### What you should do
Reproduce verbatim the part of the entries that opens with the line containing "Maybe the effect" and runs through the end of the entries, both ends included.

--- Data supplied Enclosed Below ---

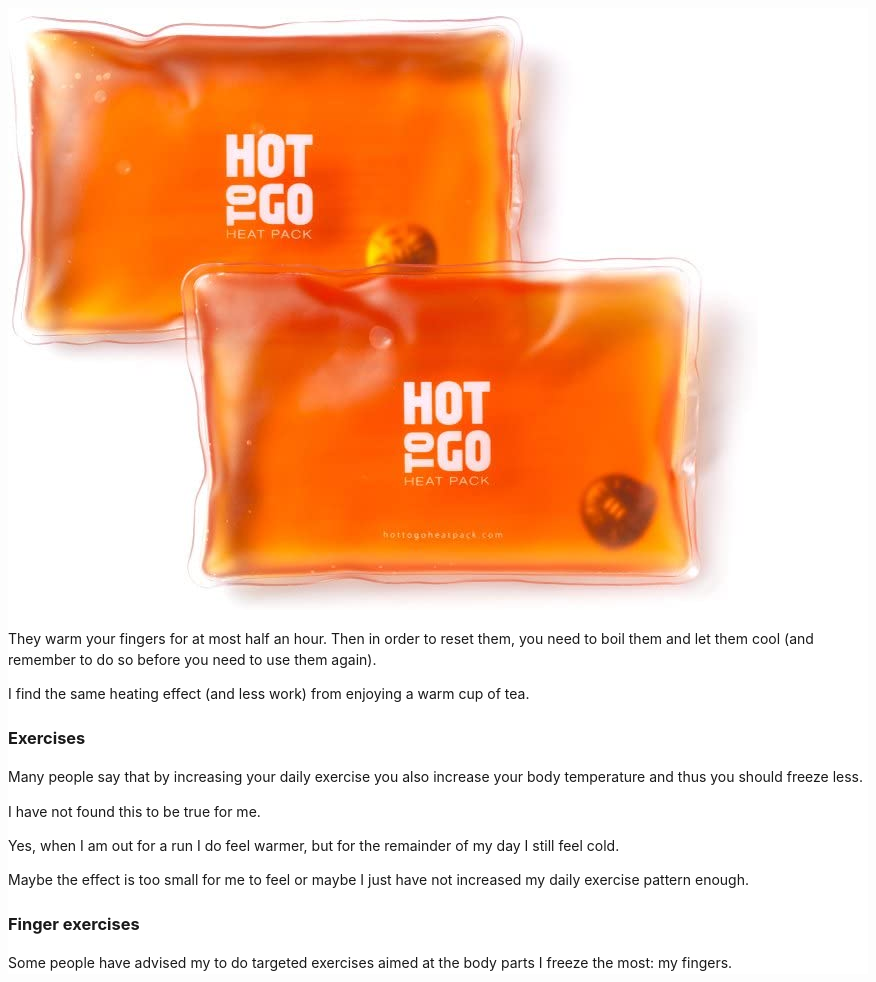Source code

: ![heatpacks](/images/freezing/heatpack.jpg)

They warm your fingers for at most half an hour.
Then in order to reset them, you need to boil them and let them cool (and remember to do so before you need to use them again).

I find the same heating effect (and less work) from enjoying a warm cup of tea.


### Exercises
Many people say that by increasing your daily exercise you also increase your body temperature and thus you should freeze less.

I have not found this to be true for me.

Yes, when I am out for a run I do feel warmer, but for the remainder of my day I still feel cold.

Maybe the effect is too small for me to feel or maybe I just have not increased my daily exercise pattern enough.


### Finger exercises
Some people have advised my to do targeted exercises aimed at the body parts I freeze the most: my fingers.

--- End of Enclosed Data supplied ---

### Output
Maybe the effect is too small for me to feel or maybe I just have not increased my daily exercise pattern enough.


### Finger exercises
Some people have advised my to do targeted exercises aimed at the body parts I freeze the most: my fingers.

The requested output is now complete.